- GESTELLTE AUFGABE 1: In welchem Alter gibt Dario Argento laut der Rezension zu Vortex sein Debüt als Schauspieler?
- GESTELLTE AUFGABE 2: Setze die Rezension zu Vortex im Anschluss an ihren letzten Satz fort.

- TEXTAUSZUG:
Vortex REZENSION
Denke ich an Gaspar Noé denke ich vor allem an Skandale und Grenzüberschreitungen, aber auch an bleibende Eindrücke. Egal ob mit dem Mark erschütternden Irréversible, dem audiovisuell einnehmenden Enter the Void oder mit seinem mitreißenden Climax: stets bleibt etwas nach den Filmen von Noé. Das muss nicht immer positiv sein und gefallen, aber es macht die Werke des in Frankreich lebenden Regisseurs eben auch so spannend. Da ist die Ruhe um seinen neuesten Film Vortex fast schon auffallend laut.
Noé ohne Skandal
Noé lässt diesmal den großen Exzess aus. Im Vergleich zu seinen bisherigen Filmen gibt sich Vortex fast schon wie ein stilles Kammerspiel ohne die ganz großen Höhepunkte. Stattdessen steuern die 142. Minuten Laufzeit schon fast bedächtig auf das Ende zu. Dennoch sind diese zweieinhalb Stunden mindestens so ausdrucksstark und einnehmend wie die großen Ausschweifungen des Regisseurs.
Tatsächlich musste ich beim Trailer zweimal doppelt hinsehen. Zum einen ist der Film eben so untypisch für Noé (und dann in gewissen Phasen und Momenten eben doch nicht). Zum anderen wäre da die männliche Hauptrolle. Ist er das? Ja, er ist es! Dario Argento spielt eine der beiden Hauptrollen. Und das ist doch in mehrerer Hinsicht bemerkenswert, immerhin ist der Italiener einer der stilprägendsten Horror-Regisseure seines Landes und hat mit Werken wie Suspiria und Die neunschwänzige Katze seinerzeit selbst so manche Kontroverse ausgelöst, aber eben auch eine ganze Generation geprägt. Und ausgerechnet Argento, das Urgestein des europäischen Horrorkinos, gibt mit 81 Jahren sein Debüt als Schauspieler in einem Film von Noé. Nicht minder spannend ist die Besetzung von Françoise Lebrun (Die Mama und die Hure).

- BEREITGESTELLTES MATERIAL:
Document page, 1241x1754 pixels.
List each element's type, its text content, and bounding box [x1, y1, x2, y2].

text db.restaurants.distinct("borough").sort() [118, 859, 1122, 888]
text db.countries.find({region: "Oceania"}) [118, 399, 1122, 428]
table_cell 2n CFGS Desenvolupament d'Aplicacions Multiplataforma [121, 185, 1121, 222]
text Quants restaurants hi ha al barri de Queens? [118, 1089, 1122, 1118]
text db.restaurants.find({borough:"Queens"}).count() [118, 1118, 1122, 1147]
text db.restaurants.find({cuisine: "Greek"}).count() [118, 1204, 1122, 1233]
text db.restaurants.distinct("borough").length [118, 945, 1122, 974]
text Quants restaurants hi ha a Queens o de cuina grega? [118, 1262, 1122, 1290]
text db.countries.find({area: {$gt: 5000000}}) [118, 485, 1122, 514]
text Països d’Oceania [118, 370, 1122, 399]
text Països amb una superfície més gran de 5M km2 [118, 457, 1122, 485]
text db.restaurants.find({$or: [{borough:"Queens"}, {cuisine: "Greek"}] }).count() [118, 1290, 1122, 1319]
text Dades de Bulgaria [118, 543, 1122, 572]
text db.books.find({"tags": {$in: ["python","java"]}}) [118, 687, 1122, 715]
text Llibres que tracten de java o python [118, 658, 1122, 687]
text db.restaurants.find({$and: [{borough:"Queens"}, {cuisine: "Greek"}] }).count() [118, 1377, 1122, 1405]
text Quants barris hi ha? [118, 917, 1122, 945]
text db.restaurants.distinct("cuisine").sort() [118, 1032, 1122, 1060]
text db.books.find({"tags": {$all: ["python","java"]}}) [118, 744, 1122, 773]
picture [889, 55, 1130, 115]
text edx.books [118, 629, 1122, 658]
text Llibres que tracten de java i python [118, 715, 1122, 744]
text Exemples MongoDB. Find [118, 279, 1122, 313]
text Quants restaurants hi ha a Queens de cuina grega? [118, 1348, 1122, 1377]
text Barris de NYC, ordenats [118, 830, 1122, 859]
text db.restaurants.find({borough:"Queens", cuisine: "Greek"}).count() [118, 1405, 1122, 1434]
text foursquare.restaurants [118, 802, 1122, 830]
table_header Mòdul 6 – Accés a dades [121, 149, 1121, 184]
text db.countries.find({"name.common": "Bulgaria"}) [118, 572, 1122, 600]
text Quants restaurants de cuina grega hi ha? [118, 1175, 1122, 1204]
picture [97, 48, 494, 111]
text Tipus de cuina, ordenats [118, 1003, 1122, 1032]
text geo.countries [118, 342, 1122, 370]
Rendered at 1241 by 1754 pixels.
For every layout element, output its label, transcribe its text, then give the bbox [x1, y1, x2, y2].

- SCHRIFTLICHE ANTWORT 1: Mit 81 Jahren.

- SCHRIFTLICHE ANTWORT 2:
Lebrun und Argento spielen ein altes Ehepaar. Ihr Pariser Apartment ist geprägt von zwei langen Leben. In den Zimmern und Fluren, selbst auf der kleinen Toilette stapeln sich Bücher um Bücher, das Arbeitszimmer des Ehemanns zeugt von dessen Passion für das Kino. Die Küche ist kaum mehr als eine enge Nische, das gemeinsame Schlafzimmer sieht so aus, wie man sich das Schlafzimmer eines Ehepaars von über vierzig gemeinsamen Jahren eben vorstellt. Bis zum Ende erfahren wir nie die Namen der beiden Figuren. Eigentlich sind die Namen auch nicht wichtig, denn Vortex ist eine eher universell angelegte Erzählung und nicht konkret nur die Geschichte dieser beiden Menschen.
Effektive Stilistik

Das nicht Nennen der Namen passt ins Konzept. Das gleiche gilt für die zu Beginn des Films erfolgende Trennlinie, die das Bild in der Mitte teilt. Fortan verfolgt eine Kamera die Frau, eine andere den Mann. Das ist ein vielleicht etwas auf die Nase gestoßenes Stilmittel, schließlich verhandelt der Film unter anderem auch das sich auseinanderleben. Aber der Kniff passt. Zum Film, zu Noé. Und das gleichzeitige Ablaufen zweier Perspektiven ist bemerkenswert gut umgesetzt, obwohl sich jederzeit Geräusche überlappen und man sich auf zwei Szenen konzentrieren muss.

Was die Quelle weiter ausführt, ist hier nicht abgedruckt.